__TASK STATEMENT__
Among the records below, which lines contain the string "down"? Report them.
* * *
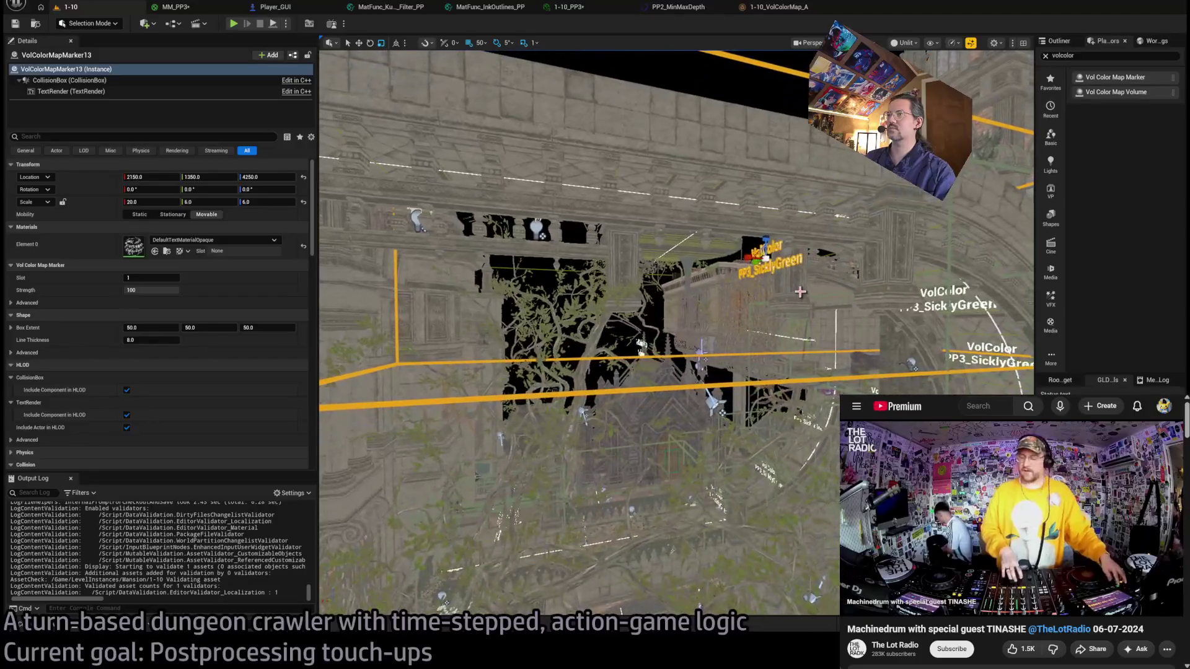
key(alt+Tab)
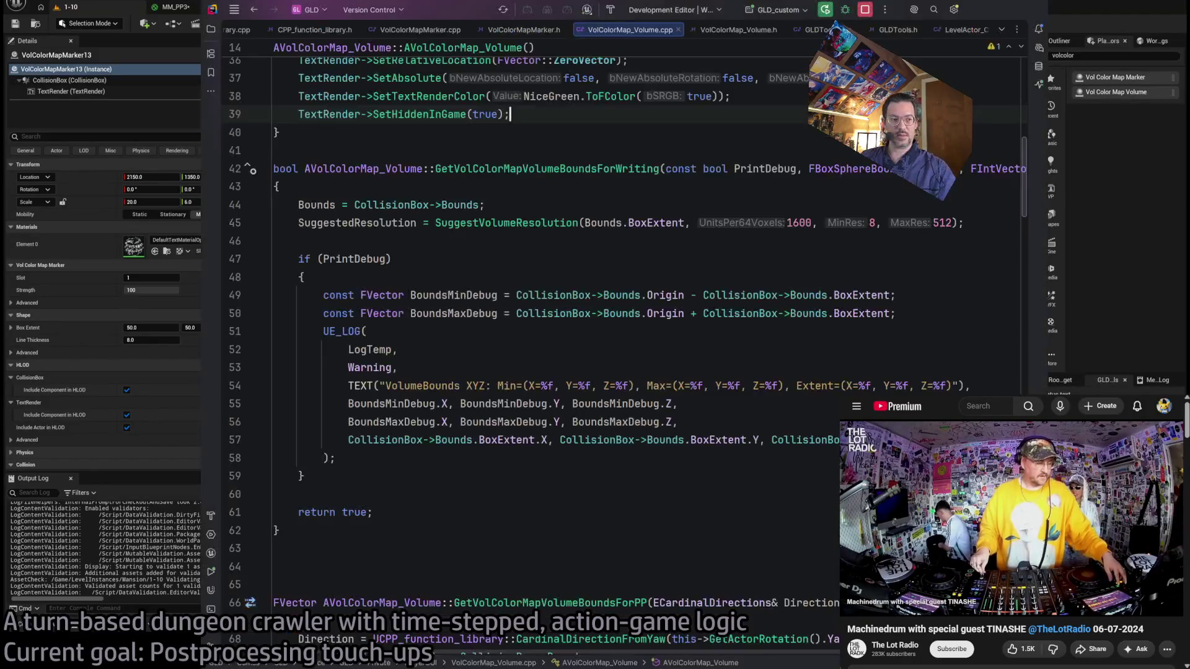
In GLDTools.cpp, delete the unused greyed-out include lines at the top of the file.
scroll(522, 289, up, 12)
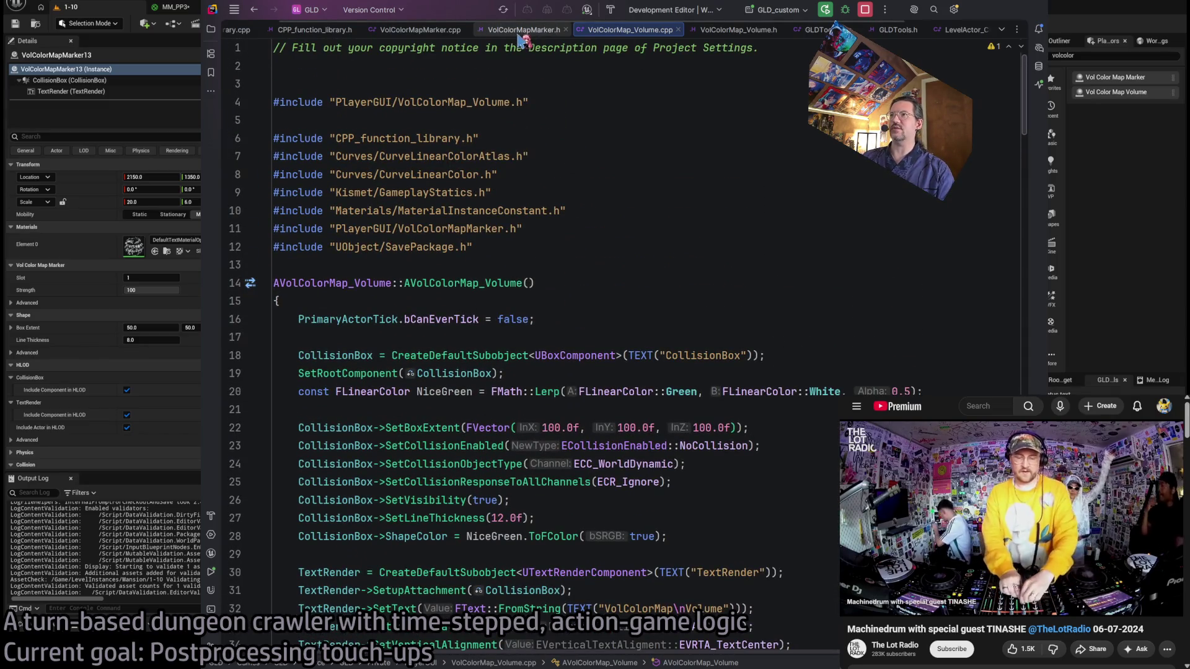
click(816, 29)
scroll(562, 344, down, 10)
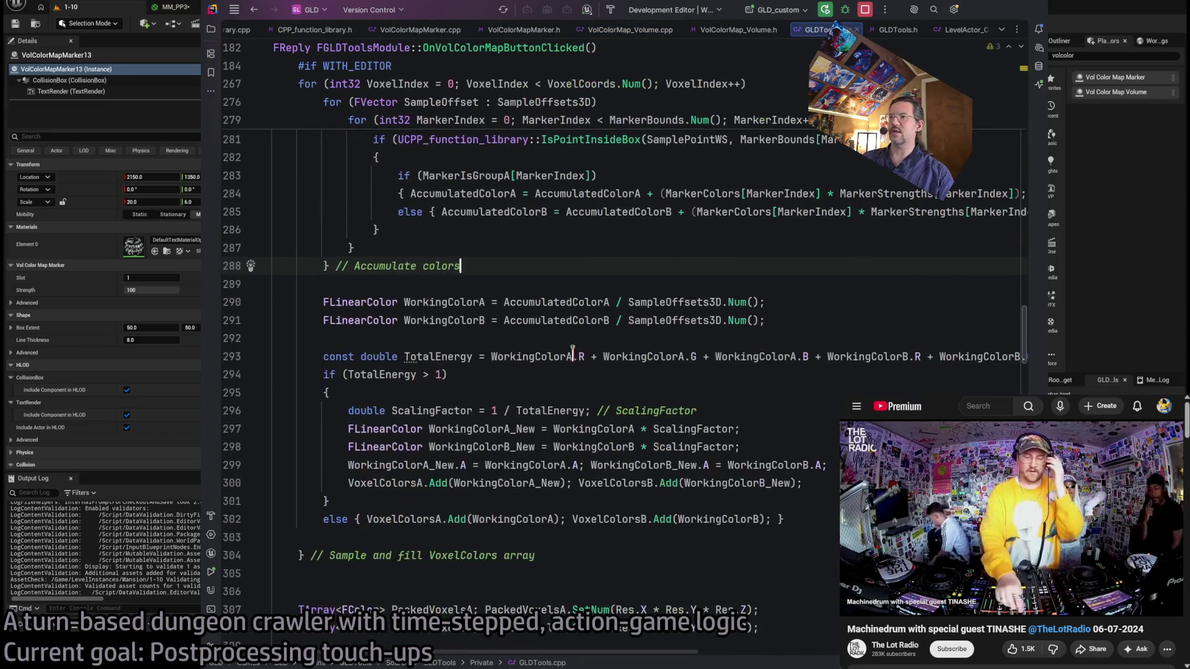
scroll(564, 347, down, 5)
* * *
__ANSWER SPACE__
scroll(562, 344, down, 10)
scroll(564, 347, down, 5)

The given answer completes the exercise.